RUNNING:

Did I mention the runs? A few cynics out there might describe the "runner's high" as that wonderful feeling you get when you stop when it is over--and, I have had quite a few chances to feel that way. As I had told you I am a writer, not an author, engaged in both writing and running not just in the past perfect, I am a "runner" not a "jogger". I am a regular distance runner with the Montgomery County Road Runners' Club, the largest of the US RRC's. Sure we have fun, and we are serious about it.

I am quite often a solitary runner, coursing around nearby lake Needwood, down through my woods along the streams, accompanied only by deer bonding away, kingfishers diving, or the Canada geese who honk at me in passing. This is hardly the "loneliness of the long distance runner." I regularly pin on a number and get lined up at the start of dozens of races each year: 10K's, 15K's, 10 milers, half-marathons, and--of course-- the m,m,m,m,marathon!

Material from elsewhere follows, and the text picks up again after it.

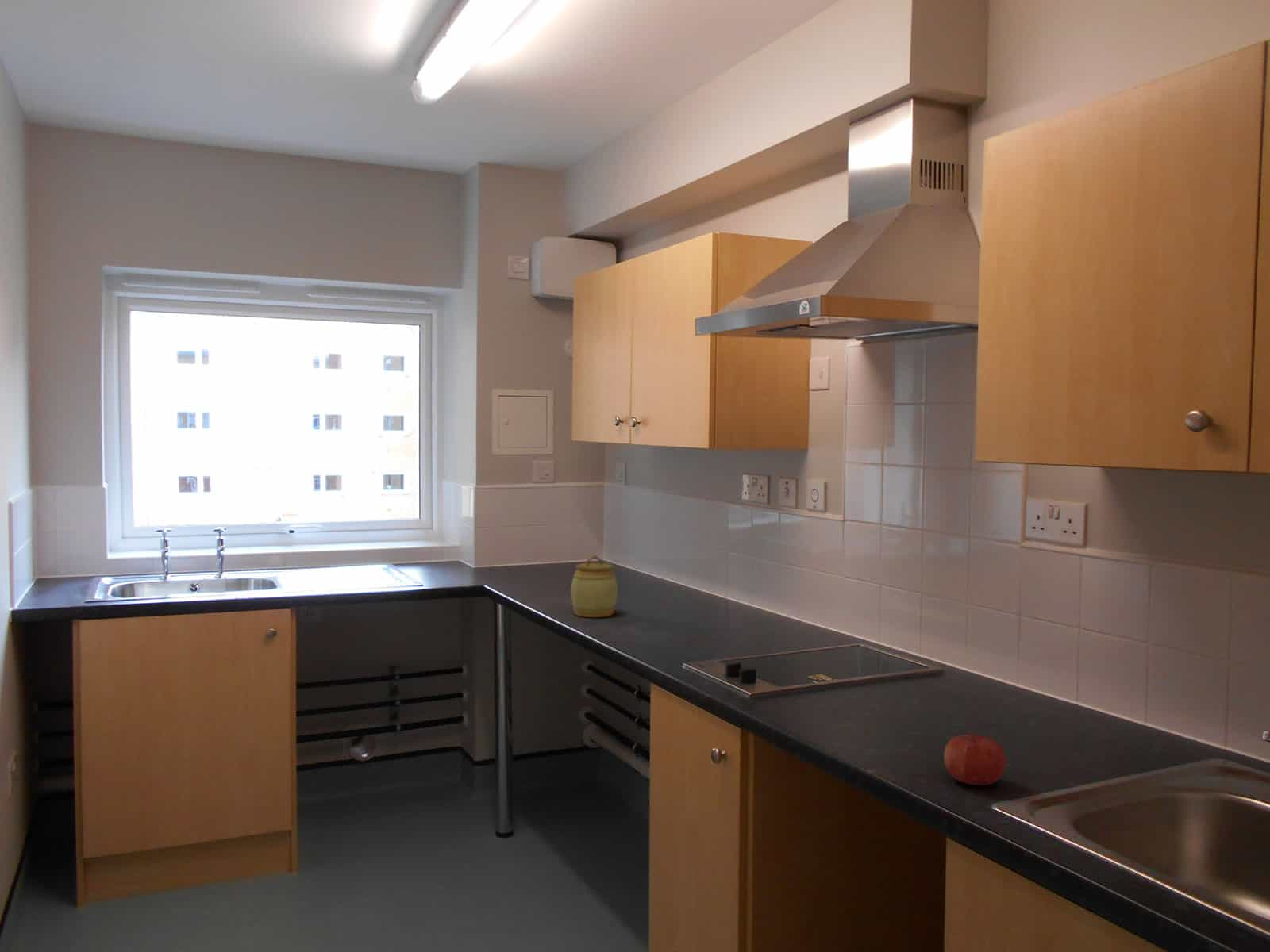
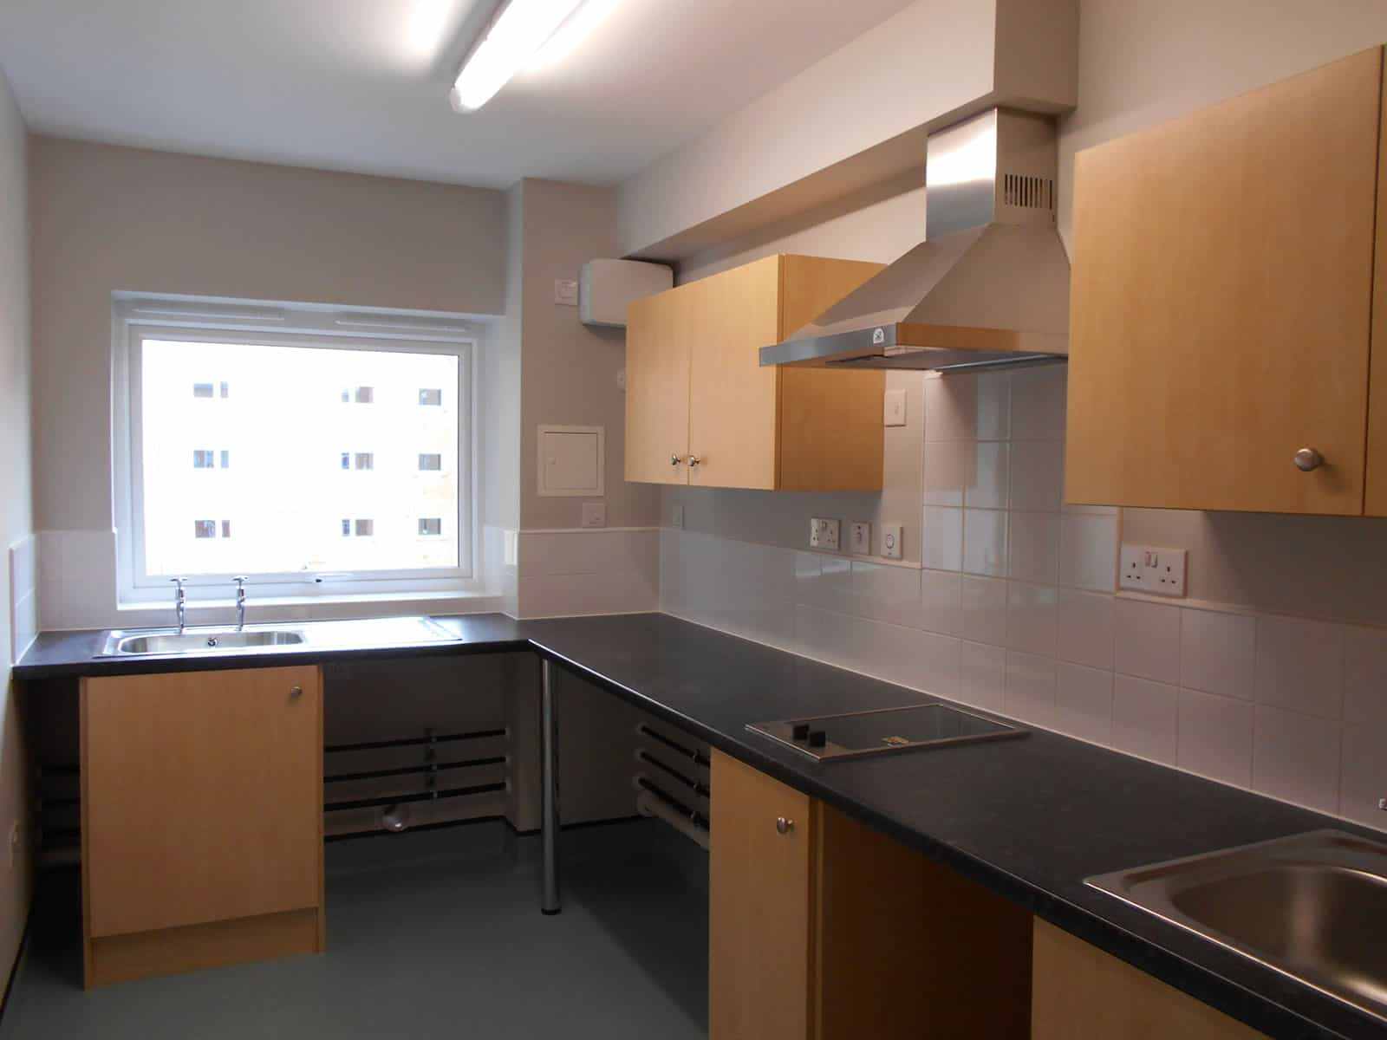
- fruit [943,731,1006,786]
- jar [570,555,618,618]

Now just what would possess such a masochist to slug it out for 26.2 miles (or 45.2 km, if that seems even the least bit shorter or easier to you?) The marathon is divided in two halves of equal effort: there is a 10K race that follows a 20 mile heavy duty slog during which all your life does not have to flash by you--it can crawl. I have gone the distance now over a dozen times and have yet to fail to finish any race I start--not that I would not have given serious thought to it, in any one of the races, if I could concentrate thought on anything at all other than picking them up and putting them down!